L'adresse au peuple - Extrait

Modifié par Lucieniobey

Extrait du § 9 

Pauvres gens et misérables, peuples insensés, nations opiniâtres1 en votre mal et aveugles en votre bien, vous vous laissez enlever, sous vos propres yeux, le plus beau et le plus clair de votre revenu, piller vos champs, dévaster vos maisons et les dépouiller des vieux meubles de vos ancêtres ! vous vivez de telle sorte que rien n’est plus à vous. Il semble que vous regarderiez désormais comme un grand bonheur qu’on vous laissât seulement la moitié de vos biens, de vos familles, de vos vies. Et tout ce dégât, ces malheurs, cette ruine enfin, vous viennent, non pas des ennemis, mais bien certes de l’ennemi et de celui-là même que vous avez fait ce qu’il est, pour qui vous allez si courageusement à la guerre et pour la vanité2 duquel vos personnes y bravent3 à chaque instant la mort.
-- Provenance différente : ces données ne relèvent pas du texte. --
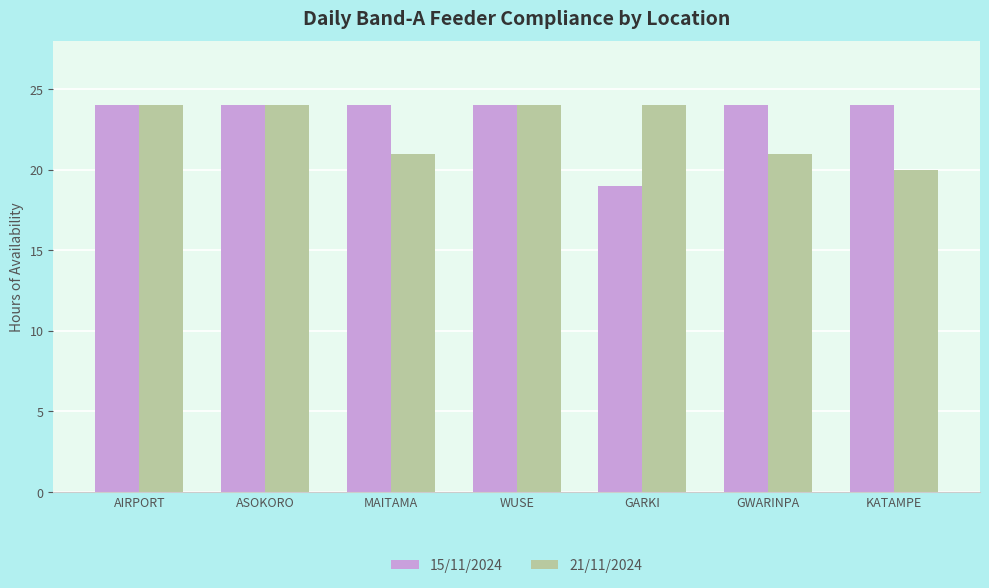

What is the greatest value displayed?

24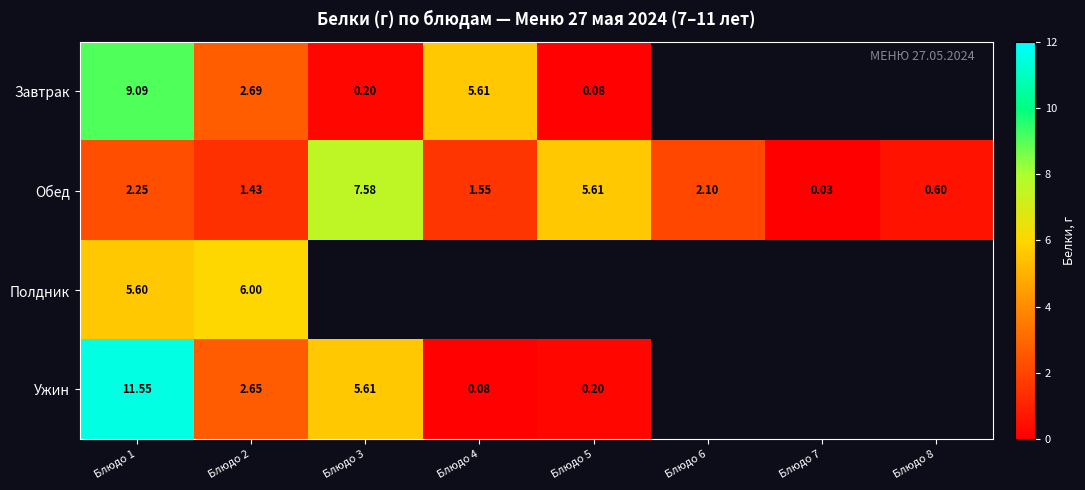

What is the maximum value shown in the chart?

11.6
Ce maître n’a pourtant que deux yeux, deux mains, un corps et rien de plus que n’a le dernier des habitants du nombre infini de nos villes. Ce qu’il a de plus que vous, ce sont les moyens que vous lui fournissez pour vous détruire. D’où tire-t-il les innombrables argus4 qui vous épient, si ce n’est de vos rangs ? Comment a-t-il tant de mains pour vous frapper, s’il ne les emprunte de vous ? Les pieds dont il foule vos cités, ne sont-ils pas aussi les vôtres ? A-t-il pouvoir sur vous, que par vous-mêmes ? Comment oserait-il vous courir sus5, s’il n’était d’intelligence6 avec vous ? Quel mal pourrait-il vous faire si vous n’étiez receleur du larron7 qui vous pille, complice du meurtrier qui vous tue, et traîtres de vous-mêmes ? Vous semez vos champs, pour qu’il les dévaste ; vous meublez et remplissez vos maisons afin qu’il puisse assouvir sa luxure8 ; vous nourrissez vos enfants, pour qu’il en fasse des soldats (trop heureux sont-ils encore !) pour qu’il les mène à la boucherie, qu’il les rende ministres9 de ses convoitises, les exécuteurs de ses vengeances. Vous vous usez à la peine, afin qu’il puisse se mignarder en ses délices10 et se vautrer dans ses sales plaisirs. Vous vous affaiblissez, afin qu’il soit plus fort, plus dur et qu’il vous tienne la bride plus courte11 : et de tant d’indignités, que les bêtes elles-mêmes ne sentiraient point ou n’endureraient pas, vous pourriez vous en délivrer, sans même tenter de le faire, mais seulement en essayant de le vouloir. Soyez donc résolus à ne plus servir et vous serez libres.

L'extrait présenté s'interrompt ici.